**Exercise prompt:**
Return each line of the data below exactly, omitting any pictures.

Transcribed page contents

=== Begin Enclosure ===

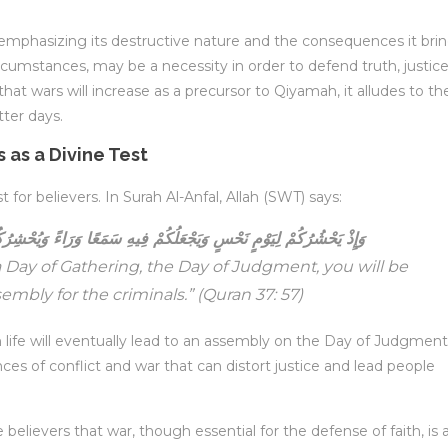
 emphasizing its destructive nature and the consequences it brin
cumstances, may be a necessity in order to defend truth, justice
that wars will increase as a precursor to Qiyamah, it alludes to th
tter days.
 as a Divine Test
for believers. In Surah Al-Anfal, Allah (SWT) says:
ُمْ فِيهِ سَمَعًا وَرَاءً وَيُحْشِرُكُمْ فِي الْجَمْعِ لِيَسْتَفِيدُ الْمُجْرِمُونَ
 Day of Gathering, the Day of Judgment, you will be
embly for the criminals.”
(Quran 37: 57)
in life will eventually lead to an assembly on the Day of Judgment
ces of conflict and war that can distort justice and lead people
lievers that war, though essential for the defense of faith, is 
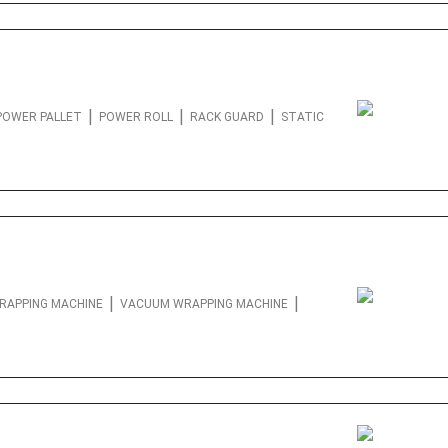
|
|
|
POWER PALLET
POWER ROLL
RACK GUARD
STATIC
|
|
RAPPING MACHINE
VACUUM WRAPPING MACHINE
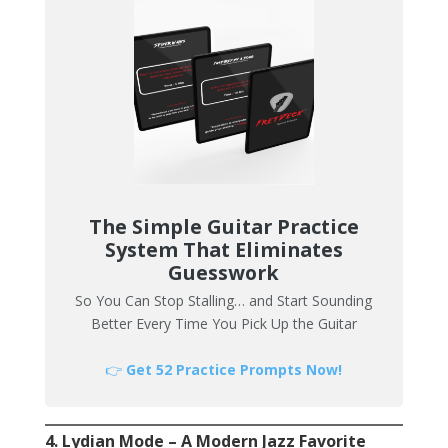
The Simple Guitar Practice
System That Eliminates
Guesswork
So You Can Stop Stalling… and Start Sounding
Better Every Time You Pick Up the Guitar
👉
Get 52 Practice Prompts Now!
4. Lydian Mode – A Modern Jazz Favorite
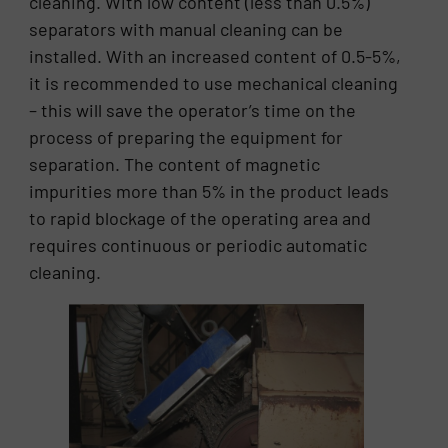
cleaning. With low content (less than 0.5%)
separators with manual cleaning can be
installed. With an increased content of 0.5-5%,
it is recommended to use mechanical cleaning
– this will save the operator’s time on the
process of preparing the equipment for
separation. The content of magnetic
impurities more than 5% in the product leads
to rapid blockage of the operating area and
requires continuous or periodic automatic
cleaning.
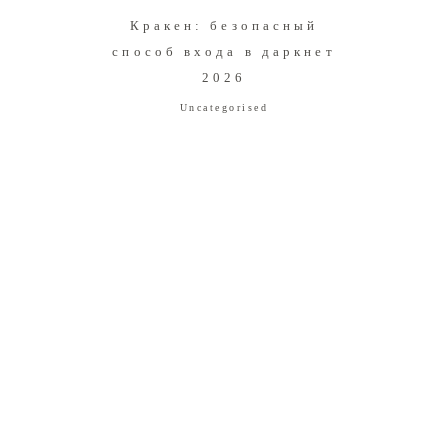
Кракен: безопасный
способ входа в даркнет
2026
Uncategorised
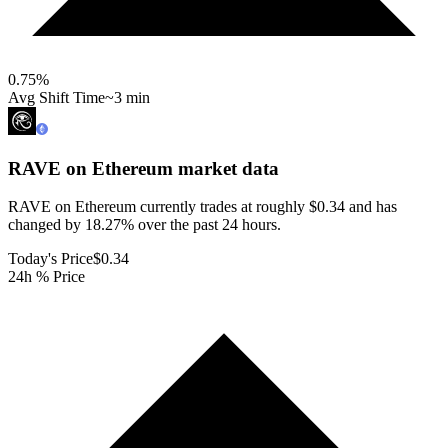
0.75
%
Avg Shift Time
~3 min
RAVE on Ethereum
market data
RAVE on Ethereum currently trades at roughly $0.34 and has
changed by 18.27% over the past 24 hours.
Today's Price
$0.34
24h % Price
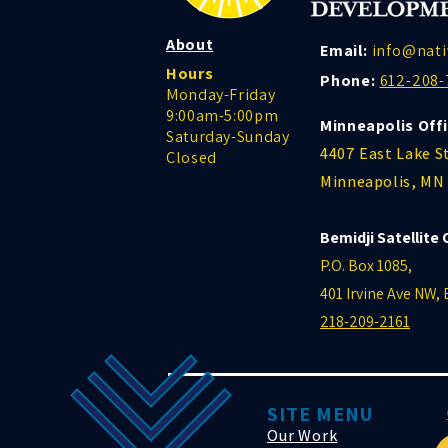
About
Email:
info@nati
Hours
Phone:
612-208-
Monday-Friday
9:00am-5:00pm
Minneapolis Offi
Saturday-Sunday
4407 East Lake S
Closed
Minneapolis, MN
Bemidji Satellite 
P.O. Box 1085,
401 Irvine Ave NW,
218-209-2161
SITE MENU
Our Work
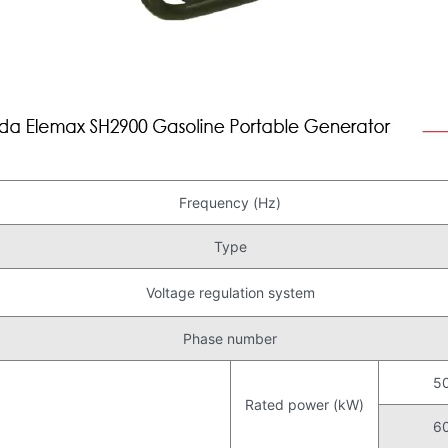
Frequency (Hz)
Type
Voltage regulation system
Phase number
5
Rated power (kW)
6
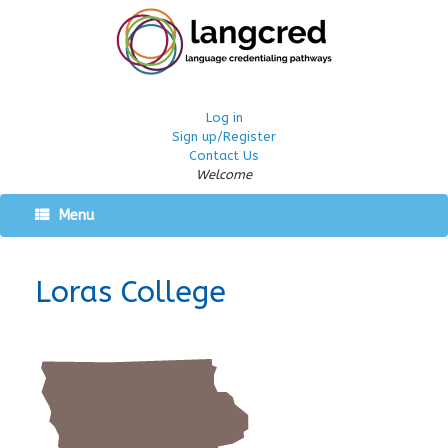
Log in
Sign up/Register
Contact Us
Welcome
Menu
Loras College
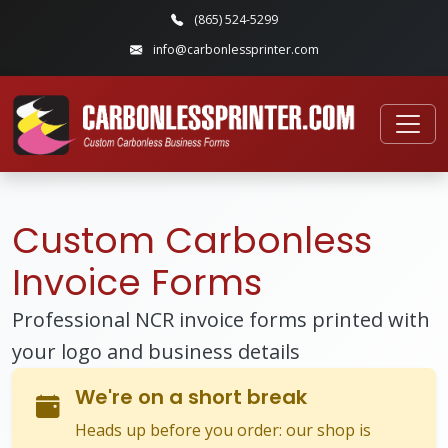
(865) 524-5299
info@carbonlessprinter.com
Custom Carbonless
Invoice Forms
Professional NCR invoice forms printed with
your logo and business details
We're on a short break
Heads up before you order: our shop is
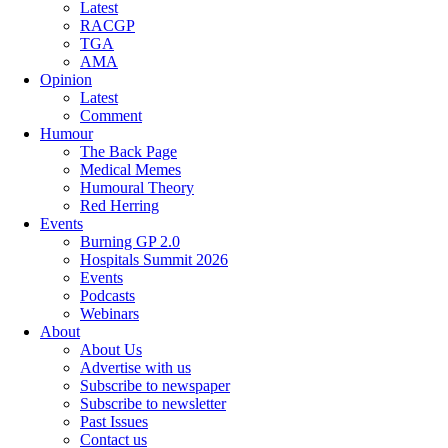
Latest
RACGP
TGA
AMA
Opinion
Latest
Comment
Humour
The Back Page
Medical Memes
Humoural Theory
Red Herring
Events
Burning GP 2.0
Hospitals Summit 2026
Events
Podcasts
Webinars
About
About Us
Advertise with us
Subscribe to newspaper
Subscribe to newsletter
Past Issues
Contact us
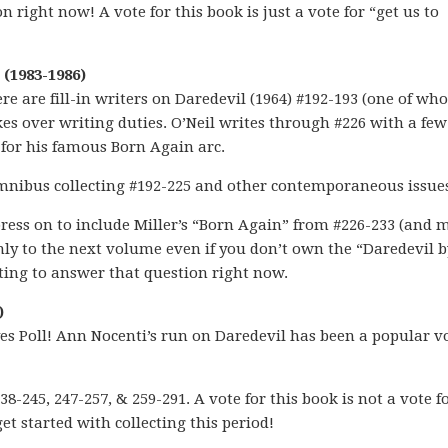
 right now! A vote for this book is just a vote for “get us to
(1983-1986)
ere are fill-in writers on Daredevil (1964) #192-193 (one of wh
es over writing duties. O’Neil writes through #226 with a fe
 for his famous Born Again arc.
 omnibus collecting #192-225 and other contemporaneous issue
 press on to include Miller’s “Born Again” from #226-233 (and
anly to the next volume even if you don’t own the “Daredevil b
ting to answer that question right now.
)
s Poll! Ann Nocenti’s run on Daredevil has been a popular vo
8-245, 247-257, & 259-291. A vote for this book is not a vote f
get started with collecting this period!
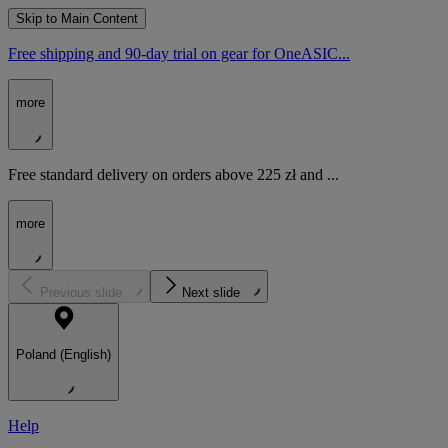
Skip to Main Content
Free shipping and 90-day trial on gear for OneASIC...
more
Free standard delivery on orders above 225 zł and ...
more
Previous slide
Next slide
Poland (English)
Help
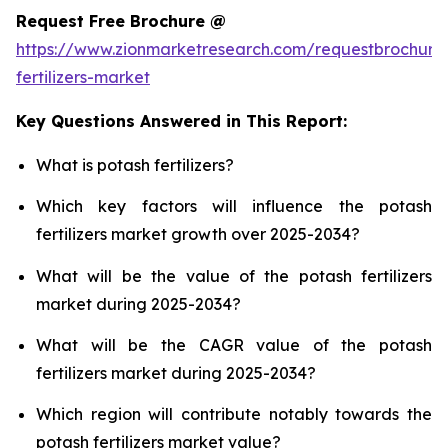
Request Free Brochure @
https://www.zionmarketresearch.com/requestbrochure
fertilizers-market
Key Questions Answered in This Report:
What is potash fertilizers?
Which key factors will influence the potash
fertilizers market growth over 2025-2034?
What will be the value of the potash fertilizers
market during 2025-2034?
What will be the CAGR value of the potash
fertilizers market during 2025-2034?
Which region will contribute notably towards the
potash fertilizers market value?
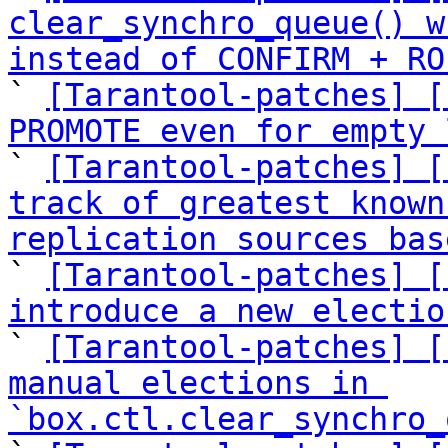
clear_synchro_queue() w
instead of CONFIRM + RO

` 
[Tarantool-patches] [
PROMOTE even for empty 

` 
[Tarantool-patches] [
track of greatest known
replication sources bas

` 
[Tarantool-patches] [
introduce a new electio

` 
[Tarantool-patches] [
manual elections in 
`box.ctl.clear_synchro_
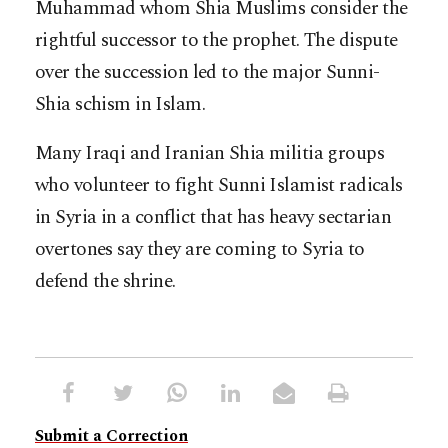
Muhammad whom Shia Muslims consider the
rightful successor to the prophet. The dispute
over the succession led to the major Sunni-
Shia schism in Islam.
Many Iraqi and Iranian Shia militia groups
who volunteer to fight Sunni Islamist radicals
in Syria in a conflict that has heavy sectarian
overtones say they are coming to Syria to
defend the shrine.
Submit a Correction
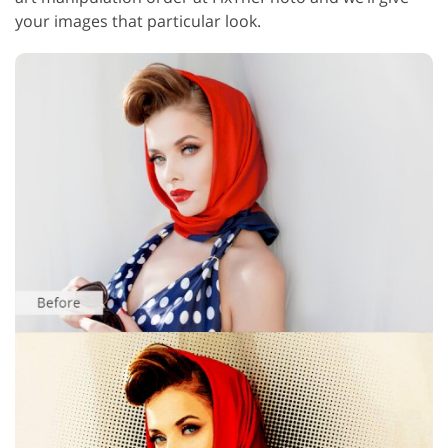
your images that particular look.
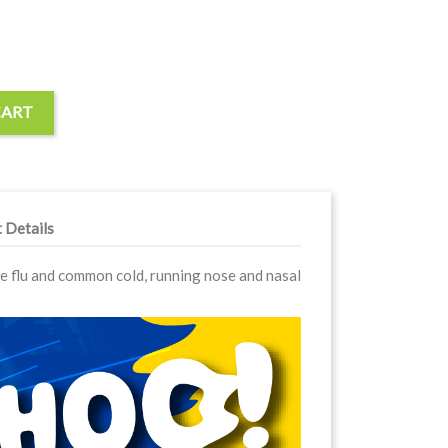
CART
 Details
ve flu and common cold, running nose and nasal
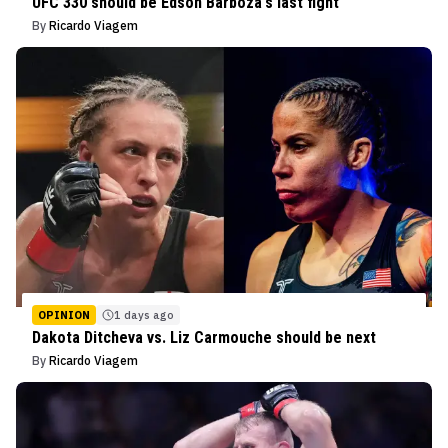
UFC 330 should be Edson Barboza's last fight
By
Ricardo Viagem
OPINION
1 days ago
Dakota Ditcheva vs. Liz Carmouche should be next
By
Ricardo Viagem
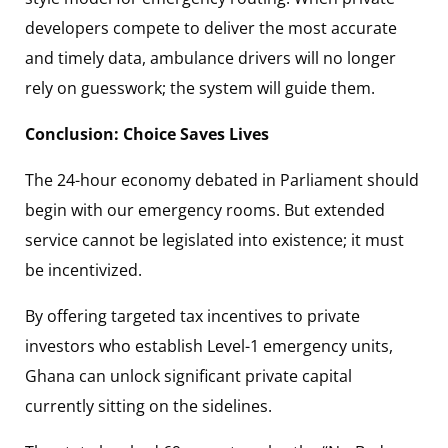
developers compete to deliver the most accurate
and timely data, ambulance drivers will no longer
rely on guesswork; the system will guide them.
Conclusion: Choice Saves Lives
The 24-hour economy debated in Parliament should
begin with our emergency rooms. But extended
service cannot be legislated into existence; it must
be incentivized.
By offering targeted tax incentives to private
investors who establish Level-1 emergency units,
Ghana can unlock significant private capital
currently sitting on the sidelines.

=== End Enclosure ===

**Result:**
 emphasizing its destructive nature and the consequences it brin
cumstances, may be a necessity in order to defend truth, justice
that wars will increase as a precursor to Qiyamah, it alludes to th
tter days.
 as a Divine Test
for believers. In Surah Al-Anfal, Allah (SWT) says:
ُمْ فِيهِ سَمَعًا وَرَاءً وَيُحْشِرُكُمْ فِي الْجَمْعِ لِيَسْتَفِيدُ الْمُجْرِمُونَ
 Day of Gathering, the Day of Judgment, you will be
embly for the criminals.”
(Quran 37: 57)
in life will eventually lead to an assembly on the Day of Judgment
ces of conflict and war that can distort justice and lead people
lievers that war, though essential for the defense of faith, is 
|
|
|
POWER PALLET
POWER ROLL
RACK GUARD
STATIC
|
|
RAPPING MACHINE
VACUUM WRAPPING MACHINE
The Simple Guitar Practice
System That Eliminates
Guesswork
So You Can Stop Stalling… and Start Sounding
Better Every Time You Pick Up the Guitar
👉
Get 52 Practice Prompts Now!
4. Lydian Mode – A Modern Jazz Favorite
cleaning. With low content (less than 0.5%)
separators with manual cleaning can be
installed. With an increased content of 0.5-5%,
it is recommended to use mechanical cleaning
– this will save the operator’s time on the
process of preparing the equipment for
separation. The content of magnetic
impurities more than 5% in the product leads
to rapid blockage of the operating area and
requires continuous or periodic automatic
cleaning.
Кракен: безопасный
способ входа в даркнет
2026
Uncategorised
0.75
%
Avg Shift Time
~3 min
RAVE on Ethereum
market data
RAVE on Ethereum currently trades at roughly $0.34 and has
changed by 18.27% over the past 24 hours.
Today's Price
$0.34
24h % Price
About
Email:
info@nati
Hours
Phone:
612-208-
Monday-Friday
9:00am-5:00pm
Minneapolis Offi
Saturday-Sunday
4407 East Lake S
Closed
Minneapolis, MN
Bemidji Satellite 
P.O. Box 1085,
401 Irvine Ave NW,
218-209-2161
SITE MENU
Our Work
Frequency (Hz)
Type
Voltage regulation system
Phase number
5
Rated power (kW)
6
Log in
Sign up/Register
Contact Us
Welcome
Menu
Loras College
(865) 524-5299
info@carbonlessprinter.com
Custom Carbonless
Invoice Forms
Professional NCR invoice forms printed with
your logo and business details
We're on a short break
Heads up before you order: our shop is
Latest
RACGP
TGA
AMA
Opinion
Latest
Comment
Humour
The Back Page
Medical Memes
Humoural Theory
Red Herring
Events
Burning GP 2.0
Hospitals Summit 2026
Events
Podcasts
Webinars
About
About Us
Advertise with us
Subscribe to newspaper
Subscribe to newsletter
Past Issues
Contact us
 right now! A vote for this book is just a vote for “get us to
(1983-1986)
ere are fill-in writers on Daredevil (1964) #192-193 (one of wh
es over writing duties. O’Neil writes through #226 with a fe
 for his famous Born Again arc.
 omnibus collecting #192-225 and other contemporaneous issue
 press on to include Miller’s “Born Again” from #226-233 (and
anly to the next volume even if you don’t own the “Daredevil b
ting to answer that question right now.
)
s Poll! Ann Nocenti’s run on Daredevil has been a popular vo
8-245, 247-257, & 259-291. A vote for this book is not a vote f
get started with collecting this period!
Skip to Main Content
Free shipping and 90-day trial on gear for OneASIC...
more
Free standard delivery on orders above 225 zł and ...
more
Previous slide
Next slide
Poland (English)
Help
Request Free Brochure @
https://www.zionmarketresearch.com/requestbrochure
fertilizers-market
Key Questions Answered in This Report:
What is potash fertilizers?
Which key factors will influence the potash
fertilizers market growth over 2025-2034?
What will be the value of the potash fertilizers
market during 2025-2034?
What will be the CAGR value of the potash
fertilizers market during 2025-2034?
Which region will contribute notably towards the
potash fertilizers market value?
clear_synchro_queue() w
instead of CONFIRM + RO

` 
[Tarantool-patches] [
PROMOTE even for empty 

` 
[Tarantool-patches] [
track of greatest known
replication sources bas

` 
[Tarantool-patches] [
introduce a new electio

` 
[Tarantool-patches] [
manual elections in 
`box.ctl.clear_synchro_
Muhammad whom Shia Muslims consider the
rightful successor to the prophet. The dispute
over the succession led to the major Sunni-
Shia schism in Islam.
Many Iraqi and Iranian Shia militia groups
who volunteer to fight Sunni Islamist radicals
in Syria in a conflict that has heavy sectarian
overtones say they are coming to Syria to
defend the shrine.
Submit a Correction
your images that particular look.
CART
 Details
ve flu and common cold, running nose and nasal
UFC 330 should be Edson Barboza's last fight
By
Ricardo Viagem
OPINION
1 days ago
Dakota Ditcheva vs. Liz Carmouche should be next
By
Ricardo Viagem
developers compete to deliver the most accurate
and timely data, ambulance drivers will no longer
rely on guesswork; the system will guide them.
Conclusion: Choice Saves Lives
The 24-hour economy debated in Parliament should
begin with our emergency rooms. But extended
service cannot be legislated into existence; it must
be incentivized.
By offering targeted tax incentives to private
investors who establish Level-1 emergency units,
Ghana can unlock significant private capital
currently sitting on the sidelines.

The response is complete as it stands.